# Multi inputs to surround sound



## conae1 (Feb 15, 2008)

i have a sony bravia and sony dvd system which gives me great surround when playing dvd, what i also have and need to get sorted out is Sky HD.

at the moment the digital cable is connected from the dvd to the sub woofer box. there is only 1 optical connector on the box. in order to get 5.1 from hd programming i need to move the cable from the dvd to the sky box.
it is simply a matter of getting a splitter and feeding both outputs into in with a single connection to the woofer box? and presumably i would then disconnect the tv speakers and play all sound through the surround system
cheers
Eddie


----------



## ebackhus (Apr 21, 2005)

I'm trying to understand your setup...

On most systems the woofer uses a simple RCA cable to get it's audio and on/off signals. The receiver should have a woofer output exclusively for that use. The satellite box should have a digital audio output that you run directly to a digital input on the receiver.

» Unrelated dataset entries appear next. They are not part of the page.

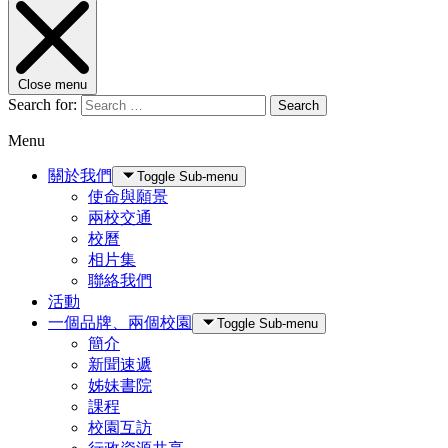
Close menu
Search for:
Search
Menu
關於我們
Toggle Sub-menu
使命與願景
兩校交通
校曆
相片集
聯絡我們
活動
一個品牌、兩個校園
Toggle Sub-menu
簡介
新聞速遞
姊妹書院
課程
校園互訪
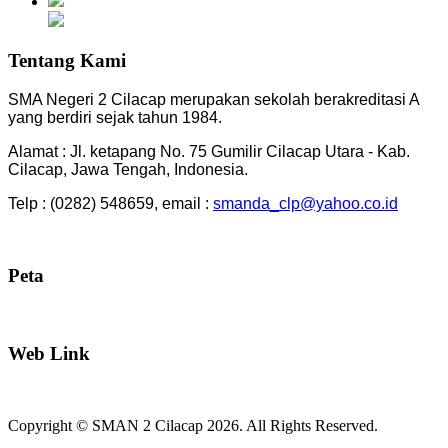
Tentang Kami
SMA Negeri 2 Cilacap merupakan sekolah berakreditasi A
yang berdiri sejak tahun 1984.
Alamat : Jl. ketapang No. 75 Gumilir Cilacap Utara - Kab.
Cilacap, Jawa Tengah, Indonesia.
Telp : (0282) 548659, email :
smanda_clp@yahoo.co.id
Peta
Web Link
Copyright © SMAN 2 Cilacap 2026. All Rights Reserved.
Joomla! 3 Templates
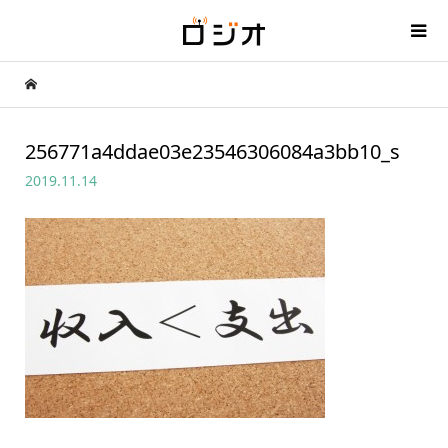
256771a4ddae03e23546306084a3bb10_s
2019.11.14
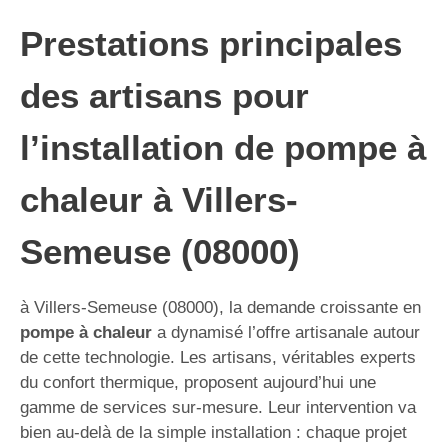
Prestations principales
des artisans pour
l’installation de pompe à
chaleur à Villers-
Semeuse (08000)
à Villers-Semeuse (08000), la demande croissante en
pompe à chaleur
a dynamisé l’offre artisanale autour
de cette technologie. Les artisans, véritables experts
du confort thermique, proposent aujourd’hui une
gamme de services sur-mesure. Leur intervention va
bien au-delà de la simple installation : chaque projet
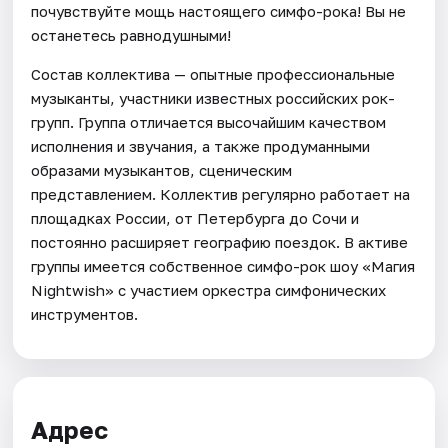
почувствуйте мощь настоящего симфо-рока! Вы не
останетесь равнодушными!
Состав коллектива — опытные профессиональные
музыканты, участники известных российских рок-
групп. Группа отличается высочайшим качеством
исполнения и звучания, а также продуманными
образами музыкантов, сценическим
представлением. Коллектив регулярно работает на
площадках России, от Петербурга до Сочи и
постоянно расширяет географию поездок. В активе
группы имеется собственное симфо-рок шоу «Магия
Nightwish» с участием оркестра симфонических
инструментов.
Адрес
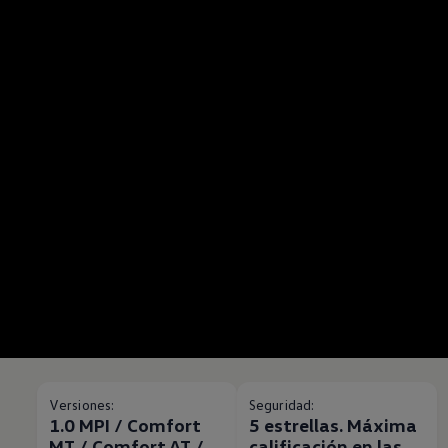
Versiones:
Seguridad:
1.0 MPI / Comfort
5 estrellas. Máxima
MT / Comfort AT /
calificación en las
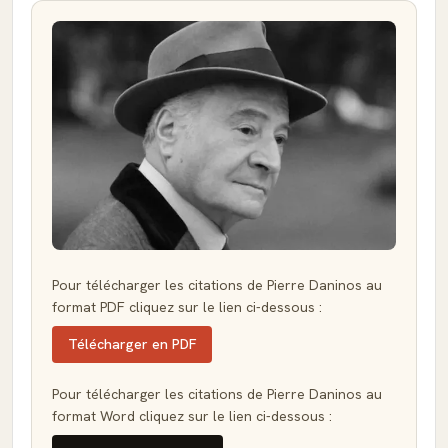
Pour télécharger les citations de Pierre Daninos au
format PDF cliquez sur le lien ci-dessous :
Télécharger en PDF
Pour télécharger les citations de Pierre Daninos au
format Word cliquez sur le lien ci-dessous :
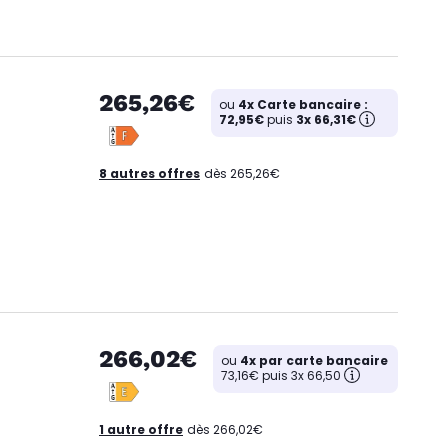
265,26€
ou
4x Carte bancaire :
72,95€
puis
3x 66,31€
8 autres offres
dès 265,26€
266,02€
ou
4x par carte bancaire
73,16€ puis 3x 66,50
1 autre offre
dès 266,02€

Can you reply with model numbers?


----------



## conae1 (Feb 15, 2008)

at long last i've looked them up
tv is Sony KDL-V40A 12U and the surround is coming from a Sony DAR-RD100


----------



## ebackhus (Apr 21, 2005)

As is typical of most HTiB setups you have almost no room to expand. This particular unit has only ONE autio input and Sony wouldn't tell me what type it is. In your situation a good switcher may be best. Other than that I'd suggest upgrading.


----------



## conae1 (Feb 15, 2008)

Thanks thats what I suspected so I will just buy a switch and use that until time to upgrade the system and I'll make sure next one has more options available.


----------